(PROBLEM DESCRIPTION)
Look for the word "Binh" in the data below, and copy every line that holds it.

______________________________

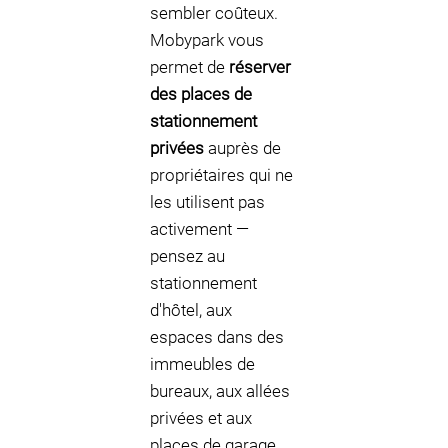
sembler coûteux.
Mobypark vous
permet de
réserver
des places de
stationnement
privées
auprès de
propriétaires qui ne
les utilisent pas
activement —
pensez au
stationnement
d'hôtel, aux
espaces dans des
immeubles de
bureaux, aux allées
privées et aux
places de garage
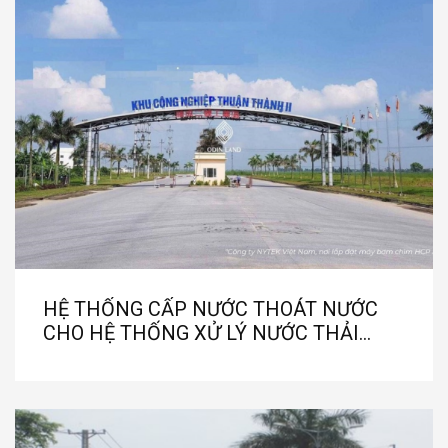
HỆ THỐNG CẤP NƯỚC THOÁT NƯỚC
CHO HỆ THỐNG XỬ LÝ NƯỚC THẢI
CÔNG TY NYTEK VIỆT NAM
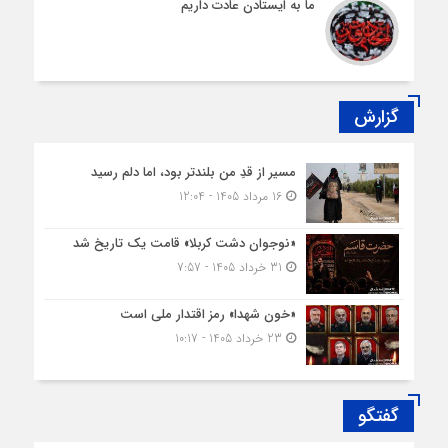
ما به ایستادن عادت داریم
گزارش
مسیر از قدِ من بلندتر بود، اما دلم رسید
16 مرداد 1405 - 12:04
«نوجوان دشت کربلا» قامت یک تاریخ شد
31 خرداد 1405 - 7:57
«خون شهدا» رمز اقتدار ملی است
23 خرداد 1405 - 10:17
گفتگو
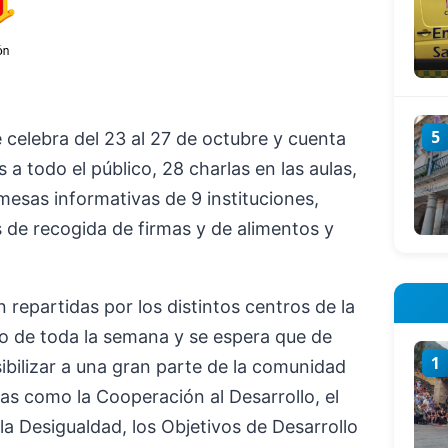
5
 celebra del 23 al 27 de octubre y cuenta
a todo el público, 28 charlas en las aulas,
mesas informativas de 9 instituciones,
s de recogida de firmas y de alimentos y
 repartidas por los distintos centros de la
go de toda la semana y se espera que de
1
ibilizar a una gran parte de la comunidad
as como la Cooperación al Desarrollo, el
a Desigualdad, los Objetivos de Desarrollo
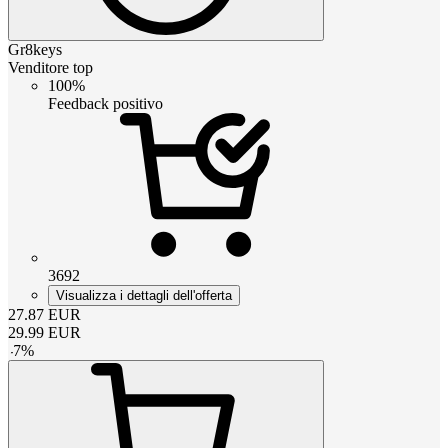
Gr8keys
Venditore top
100%
Feedback positivo
3692
Visualizza i dettagli dell'offerta
27.87
EUR
29.99
EUR
-
7
%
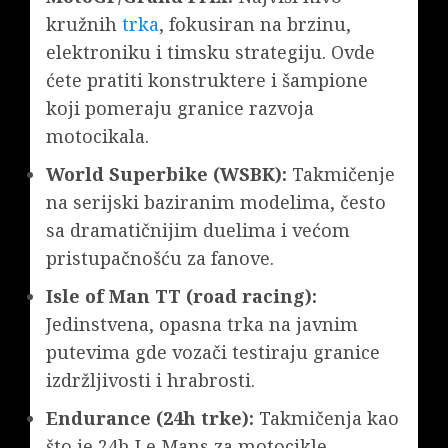
kružnih
trka
, fokusiran na brzinu,
elektroniku i timsku strategiju. Ovde
ćete pratiti konstruktere i šampione
koji pomeraju granice razvoja
motocikala.
World Superbike (WSBK):
Takmičenje
na serijski baziranim modelima, često
sa dramatičnijim duelima i većom
pristupačnošću za fanove.
Isle of Man TT (road racing):
Jedinstvena, opasna trka na javnim
putevima gde vozači testiraju granice
izdržljivosti i hrabrosti.
Endurance (24h trke):
Takmičenja kao
što je 24h Le Mans za motocikle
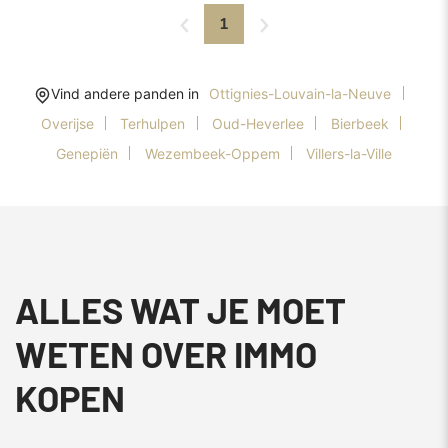
1
Vind andere panden in
Ottignies-Louvain-la-Neuve
Overijse
Terhulpen
Oud-Heverlee
Bierbeek
Genepiën
Wezembeek-Oppem
Villers-la-Ville
ALLES WAT JE MOET
WETEN OVER IMMO
KOPEN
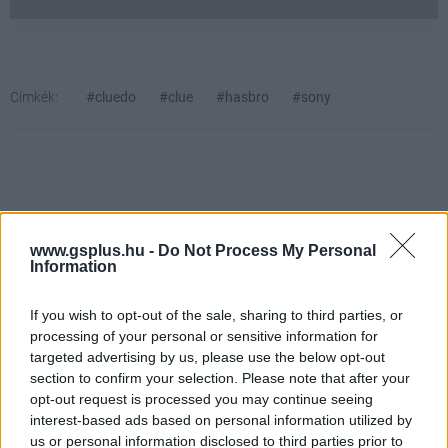
Címkék:
#cluedo
#clue
#hasbro
#sony
www.gsplus.hu -
Do Not Process My Personal
Information
Hozzászólások
If you wish to opt-out of the sale, sharing to third parties, or
processing of your personal or sensitive information for
targeted advertising by us, please use the below opt-out
section to confirm your selection. Please note that after your
Kezdő játékosként a World of
opt-out request is processed you may continue seeing
interest-based ads based on personal information utilized by
us or personal information disclosed to third parties prior to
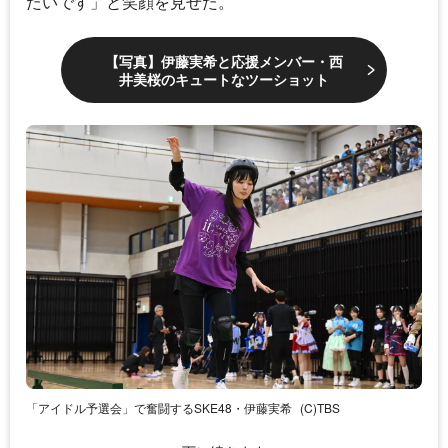
たいです」と笑顔を見せた。
【写真】伊藤実希と応援メンバー・西
井美桜のキュートなツーショット
「アイドル予選会」で奮闘するSKE48・伊藤実希
(C)TBS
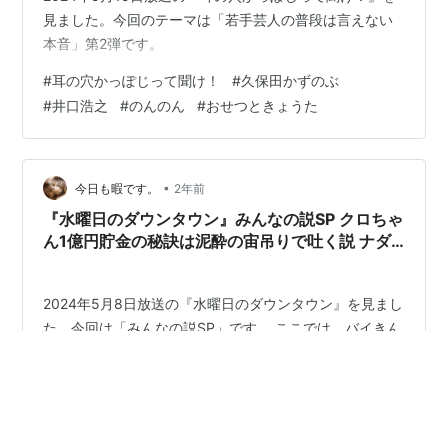
見ました。今回のテーマは「若手芸人の普段は言えない
本音」第2弾です。
#
耳の穴かっぽじって聞け！
#
久保田かずのぶ
#
井口浩之
#
のんのん
#
おせつときょうた
•
今日も暇です。
2年前
『水曜日のダウンタウン』みんなの説SP クロちゃ
ん1億円貯金の秘訣は泥酔の宙吊りで吐く説 ナダ
ルの縄文人はカミナリまなぶ？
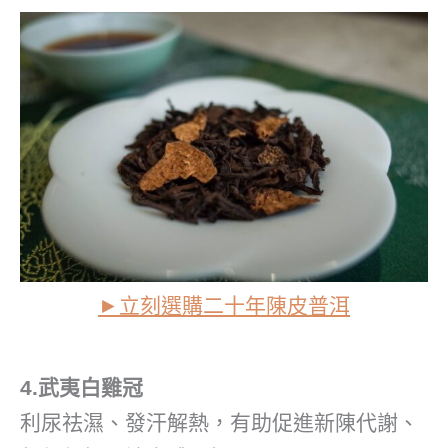
►立刻選購二十年陳皮普洱
4.武夷白雞冠
利尿祛濕、發汗解熱，有助促進新陳代謝、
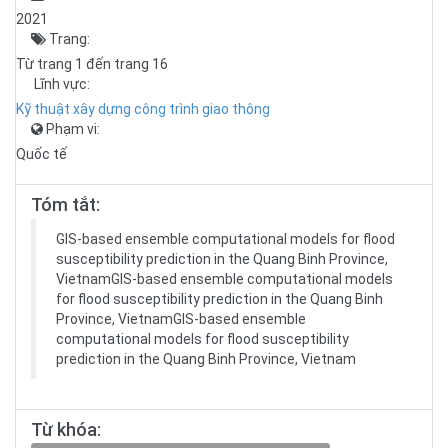
2021
Trang:
Từ trang 1 đến trang 16
Lĩnh vực:
Kỹ thuật xây dựng công trình giao thông
Phạm vi:
Quốc tế
Tóm tắt:
GIS-based ensemble computational models for flood
susceptibility prediction in the Quang Binh Province,
VietnamGIS-based ensemble computational models
for flood susceptibility prediction in the Quang Binh
Province, VietnamGIS-based ensemble
computational models for flood susceptibility
prediction in the Quang Binh Province, Vietnam
Từ khóa:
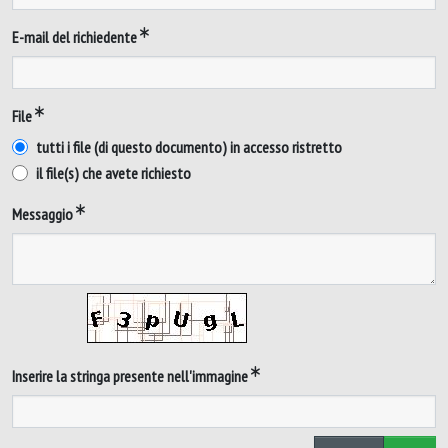
E-mail del richiedente
File
tutti i file (di questo documento) in accesso ristretto
il file(s) che avete richiesto
Messaggio
Inserire la stringa presente nell'immagine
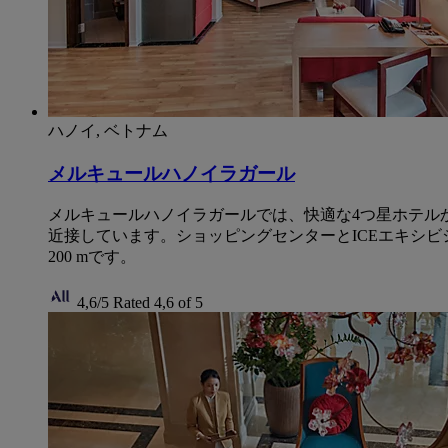
ハノイ, ベトナム
メルキュールハノイラガール
メルキュールハノイラガールでは、快適な4つ星ホテル
近接しています。ショッピングセンターとICEエキシビ
200 mです。
4,6/5
Rated 4,6 of 5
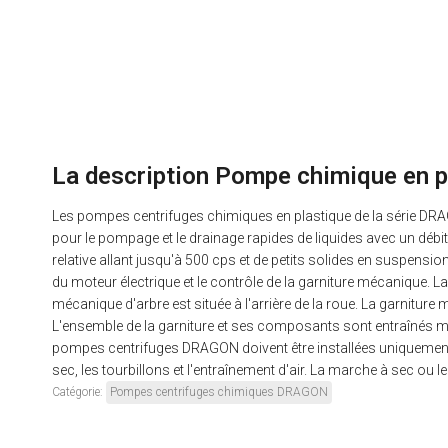
La description Pompe chimique en 
Les pompes centrifuges chimiques en plastique de la série DRA
pour le pompage et le drainage rapides de liquides avec un débi
relative allant jusqu'à 500 cps et de petits solides en suspen
du moteur électrique et le contrôle de la garniture mécanique. L
mécanique d'arbre est située à l'arrière de la roue. La garnit
L'ensemble de la garniture et ses composants sont entraînés méc
pompes centrifuges DRAGON doivent être installées uniquement ave
sec, les tourbillons et l'entraînement d'air. La marche à sec o
Catégorie:
Pompes centrifuges chimiques DRAGON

______________________________

(ANSWER TO THIS TASK)
susceptibility prediction in the Quang Binh Province,
for flood susceptibility prediction in the Quang Binh
prediction in the Quang Binh Province, Vietnam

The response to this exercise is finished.